Sean Foley on Playing Draws and Fades Easily

The instruction in this Golf Digest article by Sean Foley isn't new, but Foley explains it better than most and -- because he has video shot from a different angle than the photo -- some of the confusing issues are made much clearer.

First, here's the photo from the article:

Setups for draws and fades

Now, here's the video:

I think most players get the fade setup mostly correct. They may aim the club face wrong, but they generally get the foot and ball position close to what they want. I think that's just because fades seem a bit more natural to most of us.

The same can't be said of draws, however.

Please note that, although the instructions for the draw say you should set the ball about the middle of your stance for an iron, the view in the video looks as if the ball is all the way back at the inside of your trailing foot. But if you look at the photo, you can see that the ball is centered if you look at your toe line (the blue line) while it appears to be way back in your stance compared to your aim line (the dotted line).
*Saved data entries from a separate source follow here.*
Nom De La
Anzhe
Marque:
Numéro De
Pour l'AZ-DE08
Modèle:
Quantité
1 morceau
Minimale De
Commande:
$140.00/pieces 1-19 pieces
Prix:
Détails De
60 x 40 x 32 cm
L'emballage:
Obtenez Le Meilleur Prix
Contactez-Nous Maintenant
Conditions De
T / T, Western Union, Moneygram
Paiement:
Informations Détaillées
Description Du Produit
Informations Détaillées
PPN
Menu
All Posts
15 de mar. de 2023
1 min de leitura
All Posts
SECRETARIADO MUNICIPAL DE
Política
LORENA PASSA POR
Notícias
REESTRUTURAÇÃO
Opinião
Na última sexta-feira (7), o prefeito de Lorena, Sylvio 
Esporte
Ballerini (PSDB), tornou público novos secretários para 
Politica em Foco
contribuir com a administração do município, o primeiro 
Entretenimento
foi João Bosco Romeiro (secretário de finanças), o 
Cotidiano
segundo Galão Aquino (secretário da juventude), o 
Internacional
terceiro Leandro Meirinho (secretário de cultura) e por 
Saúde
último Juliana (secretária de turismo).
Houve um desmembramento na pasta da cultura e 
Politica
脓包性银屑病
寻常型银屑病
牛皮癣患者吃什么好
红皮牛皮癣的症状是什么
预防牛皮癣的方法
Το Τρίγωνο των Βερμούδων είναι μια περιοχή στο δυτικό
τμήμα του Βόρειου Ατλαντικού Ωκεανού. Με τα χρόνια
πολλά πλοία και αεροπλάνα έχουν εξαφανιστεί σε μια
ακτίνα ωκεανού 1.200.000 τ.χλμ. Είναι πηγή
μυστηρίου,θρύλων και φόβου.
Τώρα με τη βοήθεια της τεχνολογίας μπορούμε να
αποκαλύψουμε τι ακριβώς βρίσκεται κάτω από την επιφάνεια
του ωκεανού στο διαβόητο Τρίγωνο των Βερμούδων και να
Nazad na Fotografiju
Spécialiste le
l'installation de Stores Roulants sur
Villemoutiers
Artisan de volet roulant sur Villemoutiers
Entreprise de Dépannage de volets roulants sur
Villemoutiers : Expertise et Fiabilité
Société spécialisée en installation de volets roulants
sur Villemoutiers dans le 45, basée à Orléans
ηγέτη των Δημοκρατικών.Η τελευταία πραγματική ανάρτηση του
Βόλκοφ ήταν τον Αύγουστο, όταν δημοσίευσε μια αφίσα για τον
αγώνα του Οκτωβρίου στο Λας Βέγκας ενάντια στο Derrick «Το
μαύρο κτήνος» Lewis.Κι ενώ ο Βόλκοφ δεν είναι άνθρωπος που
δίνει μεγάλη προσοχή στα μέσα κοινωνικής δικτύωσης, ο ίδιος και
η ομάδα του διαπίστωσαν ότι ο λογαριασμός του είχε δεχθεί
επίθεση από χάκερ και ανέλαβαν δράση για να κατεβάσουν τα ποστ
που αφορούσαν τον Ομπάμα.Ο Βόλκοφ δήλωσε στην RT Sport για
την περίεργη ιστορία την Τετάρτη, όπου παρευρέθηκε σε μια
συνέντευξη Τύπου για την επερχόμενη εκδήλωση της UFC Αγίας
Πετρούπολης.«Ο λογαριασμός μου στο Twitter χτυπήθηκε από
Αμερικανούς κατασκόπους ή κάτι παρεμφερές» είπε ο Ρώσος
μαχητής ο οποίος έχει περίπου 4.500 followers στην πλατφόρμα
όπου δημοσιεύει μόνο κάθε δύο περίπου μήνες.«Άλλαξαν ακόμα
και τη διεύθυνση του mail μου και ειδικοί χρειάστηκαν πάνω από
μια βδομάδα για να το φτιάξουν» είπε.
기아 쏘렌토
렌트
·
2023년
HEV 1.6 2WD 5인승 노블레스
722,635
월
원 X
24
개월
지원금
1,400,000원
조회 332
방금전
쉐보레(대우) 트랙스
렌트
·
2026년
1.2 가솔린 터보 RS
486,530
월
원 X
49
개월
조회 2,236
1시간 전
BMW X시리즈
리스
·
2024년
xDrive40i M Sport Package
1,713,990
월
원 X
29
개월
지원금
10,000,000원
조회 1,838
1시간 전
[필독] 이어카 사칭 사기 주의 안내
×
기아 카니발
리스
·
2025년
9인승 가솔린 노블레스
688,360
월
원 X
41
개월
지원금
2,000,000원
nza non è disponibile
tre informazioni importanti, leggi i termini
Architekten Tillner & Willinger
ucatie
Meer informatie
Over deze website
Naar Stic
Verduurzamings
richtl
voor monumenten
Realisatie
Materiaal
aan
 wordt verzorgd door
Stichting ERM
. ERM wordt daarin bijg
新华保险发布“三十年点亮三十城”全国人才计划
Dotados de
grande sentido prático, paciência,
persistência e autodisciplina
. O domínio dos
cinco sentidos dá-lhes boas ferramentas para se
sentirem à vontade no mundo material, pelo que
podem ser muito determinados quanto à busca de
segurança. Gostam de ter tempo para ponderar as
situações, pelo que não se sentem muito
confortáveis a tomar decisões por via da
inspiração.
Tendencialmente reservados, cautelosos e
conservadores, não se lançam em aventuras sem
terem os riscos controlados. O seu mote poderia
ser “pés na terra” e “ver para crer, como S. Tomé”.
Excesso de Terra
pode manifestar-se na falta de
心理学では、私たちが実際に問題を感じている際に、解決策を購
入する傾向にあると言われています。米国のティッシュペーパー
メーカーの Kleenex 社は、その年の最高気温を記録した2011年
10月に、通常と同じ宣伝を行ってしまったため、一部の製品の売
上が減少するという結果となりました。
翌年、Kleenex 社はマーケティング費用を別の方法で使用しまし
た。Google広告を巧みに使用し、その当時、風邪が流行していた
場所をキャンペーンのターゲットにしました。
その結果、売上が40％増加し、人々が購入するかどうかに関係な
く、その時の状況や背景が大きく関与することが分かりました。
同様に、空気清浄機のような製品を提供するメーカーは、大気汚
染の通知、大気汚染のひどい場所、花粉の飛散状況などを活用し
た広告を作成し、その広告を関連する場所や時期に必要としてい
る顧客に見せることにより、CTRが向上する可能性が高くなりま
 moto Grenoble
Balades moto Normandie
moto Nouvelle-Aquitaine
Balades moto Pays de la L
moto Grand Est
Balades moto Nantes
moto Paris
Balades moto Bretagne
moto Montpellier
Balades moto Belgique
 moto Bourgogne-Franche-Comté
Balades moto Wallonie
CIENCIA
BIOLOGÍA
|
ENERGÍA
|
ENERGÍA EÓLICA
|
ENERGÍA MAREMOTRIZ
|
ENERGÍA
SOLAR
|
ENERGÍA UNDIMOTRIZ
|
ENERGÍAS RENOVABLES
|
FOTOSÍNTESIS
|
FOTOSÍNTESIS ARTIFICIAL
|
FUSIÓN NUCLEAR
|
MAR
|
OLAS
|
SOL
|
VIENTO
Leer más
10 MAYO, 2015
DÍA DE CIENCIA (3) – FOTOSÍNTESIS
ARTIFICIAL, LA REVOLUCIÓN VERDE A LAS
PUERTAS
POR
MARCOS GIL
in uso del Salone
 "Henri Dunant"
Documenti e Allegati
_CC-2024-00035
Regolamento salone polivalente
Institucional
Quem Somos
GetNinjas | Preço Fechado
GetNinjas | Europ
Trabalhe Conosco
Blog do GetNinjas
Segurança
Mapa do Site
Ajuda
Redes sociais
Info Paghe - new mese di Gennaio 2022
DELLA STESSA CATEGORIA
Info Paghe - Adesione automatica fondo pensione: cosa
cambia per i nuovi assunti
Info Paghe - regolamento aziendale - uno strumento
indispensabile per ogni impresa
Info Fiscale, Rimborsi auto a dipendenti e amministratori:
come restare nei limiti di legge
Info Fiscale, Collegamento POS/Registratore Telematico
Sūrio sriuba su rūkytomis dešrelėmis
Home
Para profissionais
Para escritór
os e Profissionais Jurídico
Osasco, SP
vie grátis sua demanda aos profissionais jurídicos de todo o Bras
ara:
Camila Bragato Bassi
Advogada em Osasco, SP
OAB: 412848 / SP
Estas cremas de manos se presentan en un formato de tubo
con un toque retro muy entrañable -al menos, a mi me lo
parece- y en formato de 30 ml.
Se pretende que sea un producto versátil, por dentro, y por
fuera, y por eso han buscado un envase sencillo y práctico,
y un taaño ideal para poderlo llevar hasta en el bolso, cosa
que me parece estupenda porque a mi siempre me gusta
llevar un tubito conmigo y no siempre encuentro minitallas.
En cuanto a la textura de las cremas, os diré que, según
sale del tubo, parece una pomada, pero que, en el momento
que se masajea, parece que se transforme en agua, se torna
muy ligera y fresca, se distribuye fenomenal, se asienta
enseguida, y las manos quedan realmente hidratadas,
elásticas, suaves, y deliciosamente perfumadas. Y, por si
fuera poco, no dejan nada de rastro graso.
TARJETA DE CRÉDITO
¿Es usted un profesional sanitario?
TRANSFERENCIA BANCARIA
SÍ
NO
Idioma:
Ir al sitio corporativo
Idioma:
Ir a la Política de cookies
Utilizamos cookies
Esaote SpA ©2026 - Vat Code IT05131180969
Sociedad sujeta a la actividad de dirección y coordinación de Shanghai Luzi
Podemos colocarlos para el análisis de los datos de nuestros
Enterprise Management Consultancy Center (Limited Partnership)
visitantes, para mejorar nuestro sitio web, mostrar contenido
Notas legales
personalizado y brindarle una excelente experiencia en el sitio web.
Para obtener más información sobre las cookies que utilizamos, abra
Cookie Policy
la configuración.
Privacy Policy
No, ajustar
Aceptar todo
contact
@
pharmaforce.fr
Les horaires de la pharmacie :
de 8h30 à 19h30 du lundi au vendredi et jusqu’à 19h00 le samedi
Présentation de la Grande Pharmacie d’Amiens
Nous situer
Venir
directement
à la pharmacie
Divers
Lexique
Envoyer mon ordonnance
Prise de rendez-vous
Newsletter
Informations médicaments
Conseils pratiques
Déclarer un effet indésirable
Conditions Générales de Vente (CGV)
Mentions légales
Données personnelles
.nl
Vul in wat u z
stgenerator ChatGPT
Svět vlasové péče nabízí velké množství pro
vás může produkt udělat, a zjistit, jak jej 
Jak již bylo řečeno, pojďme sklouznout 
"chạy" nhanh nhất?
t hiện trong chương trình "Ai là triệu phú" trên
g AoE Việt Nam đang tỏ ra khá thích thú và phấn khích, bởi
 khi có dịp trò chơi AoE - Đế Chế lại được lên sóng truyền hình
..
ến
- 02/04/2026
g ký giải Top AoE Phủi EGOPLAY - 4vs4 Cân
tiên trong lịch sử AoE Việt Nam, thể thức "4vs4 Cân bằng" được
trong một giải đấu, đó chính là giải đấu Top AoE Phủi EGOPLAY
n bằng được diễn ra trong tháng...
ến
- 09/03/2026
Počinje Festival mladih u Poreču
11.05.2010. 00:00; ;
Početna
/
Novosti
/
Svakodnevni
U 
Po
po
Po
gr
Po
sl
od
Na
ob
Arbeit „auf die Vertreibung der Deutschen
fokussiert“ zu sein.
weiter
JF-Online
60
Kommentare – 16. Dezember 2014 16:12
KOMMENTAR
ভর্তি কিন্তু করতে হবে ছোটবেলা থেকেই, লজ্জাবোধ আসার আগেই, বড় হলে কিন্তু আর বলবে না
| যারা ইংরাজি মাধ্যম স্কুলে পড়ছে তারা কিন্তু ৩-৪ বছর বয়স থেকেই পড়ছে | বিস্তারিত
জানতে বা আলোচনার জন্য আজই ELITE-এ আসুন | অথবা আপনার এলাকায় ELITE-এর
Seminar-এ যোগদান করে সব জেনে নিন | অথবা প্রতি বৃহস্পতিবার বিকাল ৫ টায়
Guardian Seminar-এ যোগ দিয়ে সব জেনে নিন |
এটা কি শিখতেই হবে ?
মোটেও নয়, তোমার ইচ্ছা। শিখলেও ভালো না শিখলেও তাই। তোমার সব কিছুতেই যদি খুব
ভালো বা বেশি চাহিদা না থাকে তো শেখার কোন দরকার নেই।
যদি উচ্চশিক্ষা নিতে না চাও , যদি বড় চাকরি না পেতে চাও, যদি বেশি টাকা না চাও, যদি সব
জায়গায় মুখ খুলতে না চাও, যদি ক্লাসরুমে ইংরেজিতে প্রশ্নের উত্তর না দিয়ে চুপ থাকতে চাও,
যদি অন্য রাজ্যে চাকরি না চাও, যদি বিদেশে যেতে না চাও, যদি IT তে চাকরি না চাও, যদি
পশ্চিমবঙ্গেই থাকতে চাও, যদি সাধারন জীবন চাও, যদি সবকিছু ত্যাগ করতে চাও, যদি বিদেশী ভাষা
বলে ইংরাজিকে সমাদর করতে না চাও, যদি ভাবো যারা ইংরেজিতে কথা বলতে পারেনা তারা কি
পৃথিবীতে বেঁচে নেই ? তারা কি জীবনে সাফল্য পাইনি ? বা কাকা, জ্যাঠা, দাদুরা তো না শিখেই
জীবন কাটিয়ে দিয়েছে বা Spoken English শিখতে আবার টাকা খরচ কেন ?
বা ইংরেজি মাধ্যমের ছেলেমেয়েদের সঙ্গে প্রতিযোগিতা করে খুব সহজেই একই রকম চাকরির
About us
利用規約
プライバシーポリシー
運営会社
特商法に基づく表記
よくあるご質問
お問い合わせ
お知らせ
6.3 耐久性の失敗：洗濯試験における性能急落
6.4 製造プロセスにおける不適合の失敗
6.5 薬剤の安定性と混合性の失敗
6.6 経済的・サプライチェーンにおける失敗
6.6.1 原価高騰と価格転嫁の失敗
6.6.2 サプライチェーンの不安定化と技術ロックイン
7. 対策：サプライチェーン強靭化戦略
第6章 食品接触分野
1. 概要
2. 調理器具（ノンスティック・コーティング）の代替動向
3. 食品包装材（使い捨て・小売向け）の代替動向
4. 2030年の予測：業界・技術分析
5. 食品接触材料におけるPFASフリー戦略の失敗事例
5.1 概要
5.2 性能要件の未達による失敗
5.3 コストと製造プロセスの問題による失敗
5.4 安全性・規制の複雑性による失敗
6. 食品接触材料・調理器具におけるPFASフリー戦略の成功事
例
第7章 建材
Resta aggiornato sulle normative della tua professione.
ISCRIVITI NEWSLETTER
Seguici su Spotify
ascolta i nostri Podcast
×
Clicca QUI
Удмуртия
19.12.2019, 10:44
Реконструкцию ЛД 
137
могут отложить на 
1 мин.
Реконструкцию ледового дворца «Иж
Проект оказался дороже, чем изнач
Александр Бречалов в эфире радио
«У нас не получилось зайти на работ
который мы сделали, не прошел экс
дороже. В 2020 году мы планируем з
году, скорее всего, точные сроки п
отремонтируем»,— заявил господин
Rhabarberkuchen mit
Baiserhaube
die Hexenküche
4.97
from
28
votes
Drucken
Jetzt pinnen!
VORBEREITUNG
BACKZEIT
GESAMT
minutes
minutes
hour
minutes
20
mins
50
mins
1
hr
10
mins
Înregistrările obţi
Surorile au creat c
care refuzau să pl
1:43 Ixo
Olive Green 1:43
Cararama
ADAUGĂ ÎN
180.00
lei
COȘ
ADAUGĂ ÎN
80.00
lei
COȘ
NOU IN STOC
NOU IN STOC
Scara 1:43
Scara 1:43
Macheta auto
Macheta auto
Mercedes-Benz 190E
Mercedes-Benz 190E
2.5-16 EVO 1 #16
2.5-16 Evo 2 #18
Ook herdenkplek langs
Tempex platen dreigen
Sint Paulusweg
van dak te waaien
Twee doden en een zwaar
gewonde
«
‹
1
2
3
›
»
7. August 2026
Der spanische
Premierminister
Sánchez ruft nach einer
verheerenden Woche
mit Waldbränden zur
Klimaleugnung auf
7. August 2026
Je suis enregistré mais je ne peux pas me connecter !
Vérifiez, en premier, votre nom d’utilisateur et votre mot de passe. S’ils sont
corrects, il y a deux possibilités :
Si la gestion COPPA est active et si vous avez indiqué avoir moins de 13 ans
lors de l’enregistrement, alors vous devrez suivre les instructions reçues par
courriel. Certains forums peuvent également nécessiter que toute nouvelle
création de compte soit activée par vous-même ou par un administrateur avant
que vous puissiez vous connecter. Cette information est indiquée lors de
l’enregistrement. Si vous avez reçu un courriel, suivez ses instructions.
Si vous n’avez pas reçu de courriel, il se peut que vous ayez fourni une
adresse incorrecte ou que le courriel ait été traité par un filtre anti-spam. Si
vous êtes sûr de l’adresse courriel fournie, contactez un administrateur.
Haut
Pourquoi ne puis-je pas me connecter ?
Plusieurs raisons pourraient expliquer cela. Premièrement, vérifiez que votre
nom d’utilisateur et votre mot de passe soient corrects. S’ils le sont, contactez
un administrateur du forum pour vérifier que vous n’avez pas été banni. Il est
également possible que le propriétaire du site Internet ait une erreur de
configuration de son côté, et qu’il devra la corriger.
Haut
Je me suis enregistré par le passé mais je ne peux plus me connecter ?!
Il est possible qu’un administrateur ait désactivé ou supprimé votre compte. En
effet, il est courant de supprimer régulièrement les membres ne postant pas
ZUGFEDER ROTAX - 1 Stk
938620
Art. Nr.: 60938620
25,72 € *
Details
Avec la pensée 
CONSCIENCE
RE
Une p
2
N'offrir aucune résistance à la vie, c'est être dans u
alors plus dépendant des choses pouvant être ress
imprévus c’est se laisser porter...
You may be tempted to think that Foley's draw setup is too exaggerated. (And let's face it, most people have beat up on Foley quite a bit since he and Tiger worked together.) But I can assure you that this is the time-tested way to do it.

In fact, if you go all the way back to Harry Vardon's book The Complete Golfer (published in 1905, after he'd won 6 majors, and available free online at Project Gutenberg), you'll find this photo of the setup for a draw with a driver or brassie (that's a 2-wood), a shot which he calls a pull. Note the diagram in the upper right-hand corner. The ball is even farther back than in Foley's photo.

Vardon's setup for a draw

BTW, Vardon's measurements assume your driver is 42" long, roughly a modern 7-wood. If you're just over 5'9" tall, you'll find he's reaching for the ball just a bit. (Yes, he gives all those measurements in the book.) For our purposes, just note that his lead toes are over 21" from that white ball line while his trailing toes are only 4" away.

Be sure to check out Foley's article if you've been having trouble getting a draw, Your problem may be the result of a poor setup.